DENVER (AP) - Secretary of the Interior Ken Salazar is noncommittal about serving a second term for President Barack Obama.

The Denver Post Sunday reports that Salazar in an interview said his recent decision to do an about face on a controversial order protecting millions of acres in the West recognizes that there are legal restrictions on the department.

"I'm not going to look that far into the future," Salazar told The Denver Post when asked whether he would continue to serve if Obama is re-elected in 2012. "I'm working very hard on the job I have now . . . to implement the vision the president has in energy security in the United States."

In 29 months as interior secretary, Salazar has faced the largest environmental disaster in U.S. history with the Deepwater Horizon explosion and oil spill in the Gulf of Mexico, as well as an uphill battle against policies from the Bush administration.

Salazar in December announced that he would allow the Bureau of Land Management to make millions of acres of undeveloped land in the West eligible for federal wilderness protection, overturning a Bush-era policy that could allow oil and gas development. Salazar backed away from the so-called "wild lands" plan after Republicans stripped the program's funding in a continuing resolution to fund the federal government.

Salazar's about face angered many environmentalists. Wilderness Society President Bill Meadows told the Post that Salazar's new plan to work with Congress to develop a management plan for "wild-lands" isn't as strong as the environmental group would like it to be.

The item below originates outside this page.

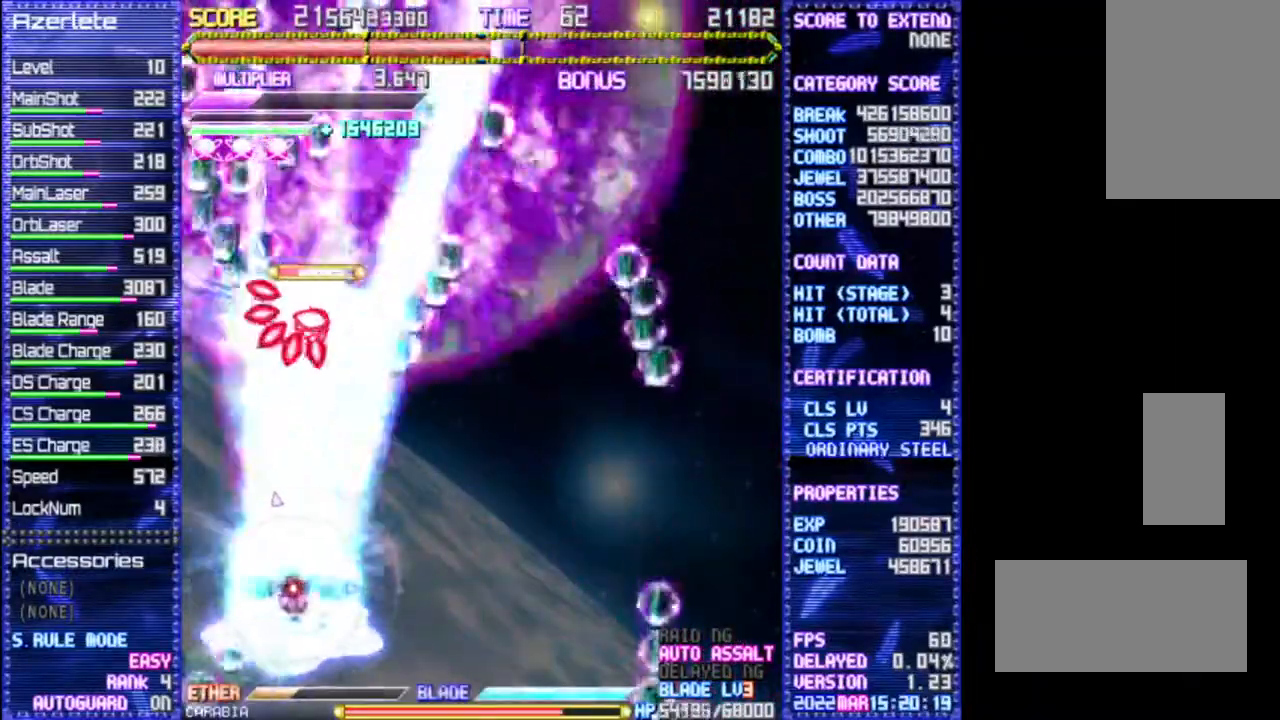
{"dt_ms": 500, "buttons": [], "events": []}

"But I understand the politics," Meadows said.

Salazar said the department "pushed the reset button, and the reset button recognizes that we have a legal restriction on us," acknowledging Congress' pulling the funding.

Salazar also took heat from environmentalists and Obama over his department's response to the Deepwater Horizon explosion and the ensuing oil leak.

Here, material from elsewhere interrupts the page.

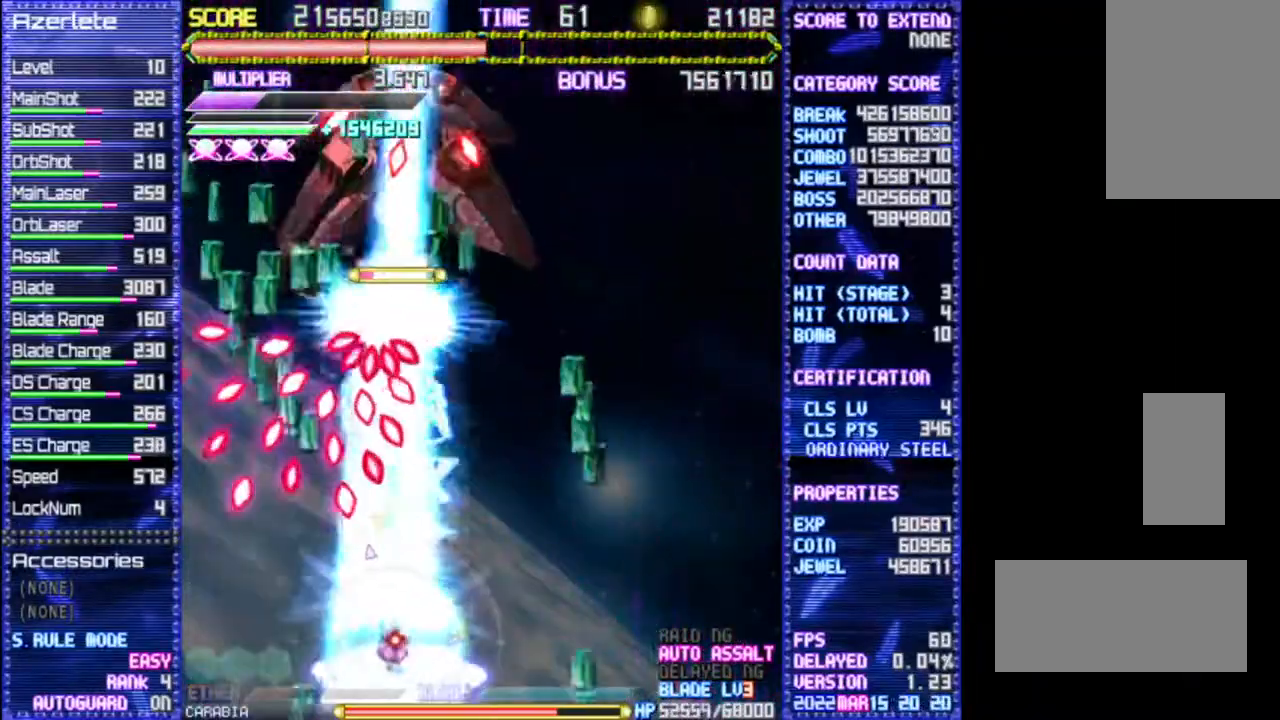
{"dt_ms": 500, "buttons": [], "events": []}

"Everyone I know in D.C. thought Salazar would be shown the door after the disaster with the gulf spill given that even the president publicly apologized for the lack of oversight by the Interior Department," said Rep. Mike Coffman, R-Colo., a member of the House Natural Resources Committee.

Salazar ordered a moratorium on new offshore drilling leases following the spill. That moratorium was blocked by a district judge after a group of companies sued, claiming the government couldn't prove that existing and planned drilling operations posed any danger.

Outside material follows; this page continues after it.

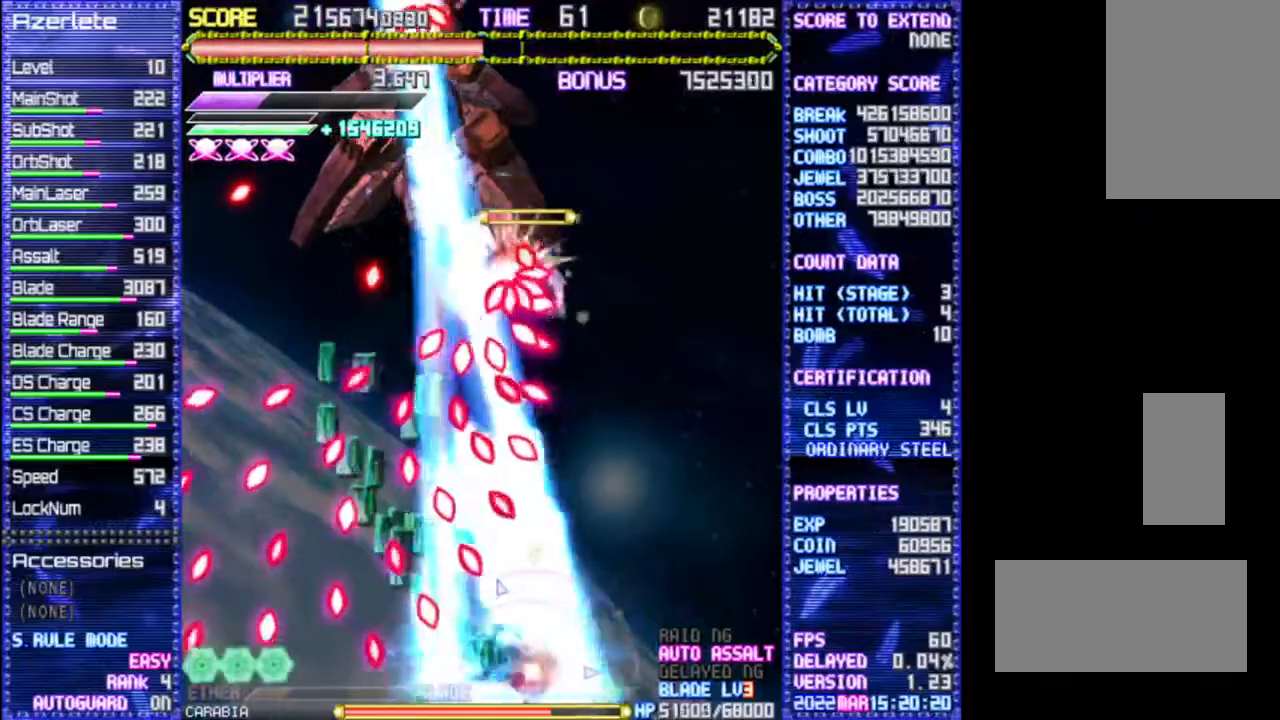
{"dt_ms": 500, "buttons": [], "events": []}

Environmentalists applaud Salazar's "America's Great Outdoors" initiative that designates more than 2 million acres of wilderness and another 4 million acres of protected lands.

"We've had some terrible secretaries in recent years, and we finally have someone in there who is a rancher and a hunter and grew up on the land, and so he has a real land conservation ethic," said Dennis Buechler, a former wildlife commissioner with the U.S. Fish and Wildlife Service. "Some environmental groups, they want everything. He has to do a balancing act, and I think he does it real well."